El obispo de Gante había organizado una rifa entre los fieles para sostener sus obras caritativas, cuyo gran premio era un viaje a Lourdes para dos personas, todo incluido. Mi abuela materna había ganado el premio ese año y como era incapaz de viajar, sus hijas Lili y Crico habían convenido con ella mandarnos a nosotras dos. Fue en verano, yo debía tener quince años y medio y Martine recién había cumplido dieciséis. Creo que nuestras madres tenían la esperanza de que la Virgen hiciera el milagro de reconvertir a sus hijas descreídas a la verdadera fe. Pero para su mala suerte, el viaje tendría más bien el efecto contrario.

Una vez llegadas a nuestro destino, la primera cosa que nos llamó la atención en las calles de Lourdes era el inmenso comercio de objetos de devoción que inundaba toda la ciudad. Vírgenes fosforescentes, botellas en forma de virgen llenas de agua milagrosa, bendita o sin bendecir según el precio, rosarios de todo tamaño, materia y color, Sagrados Corazones de Jesús y de María, Cristos sangrantes, Bernarditas de yeso, fotos de la gruta, pintadas con gouache de colores fuertes, velas decoradas y flores de plástico, todo el kitsch católico que se pueden imaginar, multiplicado por mil. Toda la población vivía de este comercio, además por supuesto de alojar (mal) y alimentar (peor) a los peregrinos. 


La monumental catedral nueva nos parecía fea, los baños de agua milagrosa en la cual se sumergía a los enfermos, protegidos por unas lonas azules, espantosamente sucios, y la famosa gruta, bueno, no era nada espectacular, con sus estatuas de yeso que no tenían nada de artístico. A pesar de todo, hemos participado una noche en la procesión con velas, porque habíamos prometido hacerlo a nuestras mamás, a quienes les parecía la parte más emotiva del asunto.  

De todos modos, habíamos decidido reducir nuestras obligaciones religiosas a lo mínimo indispensable y no tuvimos ninguna dificultad para apartarnos de las otras actividades del grupo.

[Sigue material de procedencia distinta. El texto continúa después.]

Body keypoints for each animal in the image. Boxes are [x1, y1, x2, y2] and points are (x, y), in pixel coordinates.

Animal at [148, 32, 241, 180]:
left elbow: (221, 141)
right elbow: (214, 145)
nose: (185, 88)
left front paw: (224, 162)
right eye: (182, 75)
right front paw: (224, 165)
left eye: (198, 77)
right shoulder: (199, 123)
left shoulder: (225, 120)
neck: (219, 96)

El resto de la semana íbamos a la piscina municipal a nadar, broncearnos y entrabar amistad con la población local. Muy pronto, mi prima atrajo a dos jóvenes galanes que nos seguían a todas partes. Hay que decir que en la pequeña ciudad no había muchas otras atracciones. Lamentablemente para mí, Martine había escogido el más apuesto y me quedé con el otro, mucho menos apetitoso y bastante insistente cuando me quería besar. Era un poco difícil deshacerse de él sin lastimar sus sentimientos, tampoco quería decirle que era feo y que hubiese preferido a su amigo, pero terminó por comprender y dejarme en paz. 

De esta manera la semana pasó rápido y volvimos a Bélgica por el mismo tren, sin que haya ocurrido ningún milagro, ni para nosotros, ni para el resto del grupo del obispado de Gante. Una verdadera pena.